The above approach is beneficial when we want to get all the numbers fetched and stored in the our local database.
Difficulty 2 – When we have all the data stored for AL in our local database and now we need to check if there are any new numbers available or any change in prices of a number.
Then in this case we need to always fetch all 307345 numbers again and again and then check with our local Database if a particular number is present then we update the price and if not present we store it in our database. But this is not a good approach as this will huge amount of time for a single state only as it has a lot of numbers. And when we want to do it for all states its not possible.
Question 3:- So after understanding ‘Difficulty 2’, if there is a flag or something which can provide only changed / new numbers from the API then it will save lot of time.
I was not able to find any such API method in the documentation with which i can achieve this. ???
Question 4:- Suppose we have all phone numbers for AL in our local database and now we only check for new numbers or changed numbers prices, then because of the issues mentioned in ‘Question 1’ and ‘Question 2’ , it is not possible to get all the data in single cron execution.
Difficulty 3 :- How do we manage the cron scripts. We had the idea of running scripts default every six hours or hours defined by user.
But as from above issues it is not possible to get all the numbers from all state in one cron execution of 6 hours. Can you suggest then how should we proceed with this . ???
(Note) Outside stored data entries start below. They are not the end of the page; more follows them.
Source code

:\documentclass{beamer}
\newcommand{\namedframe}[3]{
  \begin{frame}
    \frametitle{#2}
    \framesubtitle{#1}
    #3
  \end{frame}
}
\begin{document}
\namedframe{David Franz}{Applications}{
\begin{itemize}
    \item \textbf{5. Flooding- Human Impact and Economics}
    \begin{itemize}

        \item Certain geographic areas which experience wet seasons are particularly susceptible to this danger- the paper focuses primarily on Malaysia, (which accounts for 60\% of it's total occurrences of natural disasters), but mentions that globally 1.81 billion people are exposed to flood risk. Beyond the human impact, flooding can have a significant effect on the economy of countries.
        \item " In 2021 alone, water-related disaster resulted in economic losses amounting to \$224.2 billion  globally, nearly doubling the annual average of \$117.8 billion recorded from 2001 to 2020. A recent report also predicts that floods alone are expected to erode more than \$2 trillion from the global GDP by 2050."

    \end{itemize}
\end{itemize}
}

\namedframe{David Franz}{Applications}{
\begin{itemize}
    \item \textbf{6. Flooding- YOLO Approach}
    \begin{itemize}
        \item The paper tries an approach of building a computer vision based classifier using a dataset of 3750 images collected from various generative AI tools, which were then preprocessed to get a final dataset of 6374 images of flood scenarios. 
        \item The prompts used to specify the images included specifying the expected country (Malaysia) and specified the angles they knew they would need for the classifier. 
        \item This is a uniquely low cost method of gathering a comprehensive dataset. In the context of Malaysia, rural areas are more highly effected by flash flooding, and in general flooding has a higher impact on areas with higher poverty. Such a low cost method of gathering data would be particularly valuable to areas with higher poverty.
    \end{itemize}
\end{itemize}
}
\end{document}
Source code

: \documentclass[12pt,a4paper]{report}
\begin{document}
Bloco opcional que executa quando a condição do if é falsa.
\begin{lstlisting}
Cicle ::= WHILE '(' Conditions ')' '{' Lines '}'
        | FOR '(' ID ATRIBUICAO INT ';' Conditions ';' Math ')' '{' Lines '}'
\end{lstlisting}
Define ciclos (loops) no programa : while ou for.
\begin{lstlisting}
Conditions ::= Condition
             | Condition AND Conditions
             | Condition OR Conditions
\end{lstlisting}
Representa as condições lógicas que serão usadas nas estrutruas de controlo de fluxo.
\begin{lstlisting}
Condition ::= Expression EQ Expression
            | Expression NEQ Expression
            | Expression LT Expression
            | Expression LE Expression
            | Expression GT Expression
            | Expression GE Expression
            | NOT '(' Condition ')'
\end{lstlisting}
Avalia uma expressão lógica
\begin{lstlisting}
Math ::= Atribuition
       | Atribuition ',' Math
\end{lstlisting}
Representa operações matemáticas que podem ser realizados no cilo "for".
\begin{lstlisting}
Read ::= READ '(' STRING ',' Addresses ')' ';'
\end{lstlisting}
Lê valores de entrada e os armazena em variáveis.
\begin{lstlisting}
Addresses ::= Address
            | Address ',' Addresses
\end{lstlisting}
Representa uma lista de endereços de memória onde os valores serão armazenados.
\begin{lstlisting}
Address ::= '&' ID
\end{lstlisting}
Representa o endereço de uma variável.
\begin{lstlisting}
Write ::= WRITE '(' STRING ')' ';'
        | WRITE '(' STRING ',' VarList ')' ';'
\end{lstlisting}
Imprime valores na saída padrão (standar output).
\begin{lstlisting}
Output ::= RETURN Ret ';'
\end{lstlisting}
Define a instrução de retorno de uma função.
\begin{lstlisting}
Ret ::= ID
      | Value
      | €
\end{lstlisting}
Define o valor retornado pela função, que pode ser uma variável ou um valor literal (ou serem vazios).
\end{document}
I have the idea to group the states in small chunks. we currently have 58 states that we need to fetch data.
So if make 6 groups having about 10 states each. And then run the cron scripts like below then we can be able to fetch more data.
Group 1 – starts at 01:00 AM in night (runs every 6 hours)
Group 2 – starts at 02:00 AM in night (runs every 6 hours)
Group 3 – starts at 03:00 AM in night (runs every 6 hours)
Group 4 – starts at 04:00 AM in night (runs every 6 hours)
Group 5 – starts at 05:00 AM in night (runs every 6 hours)
Group 6 – starts at 06:00 AM in night (runs every 6 hours)
So this way there is a gap of 1 hour between each cron execution. Also each cron will execute in an interval of 6 hours. And because of grouping them it will be able fetch data for all the states simultaneously.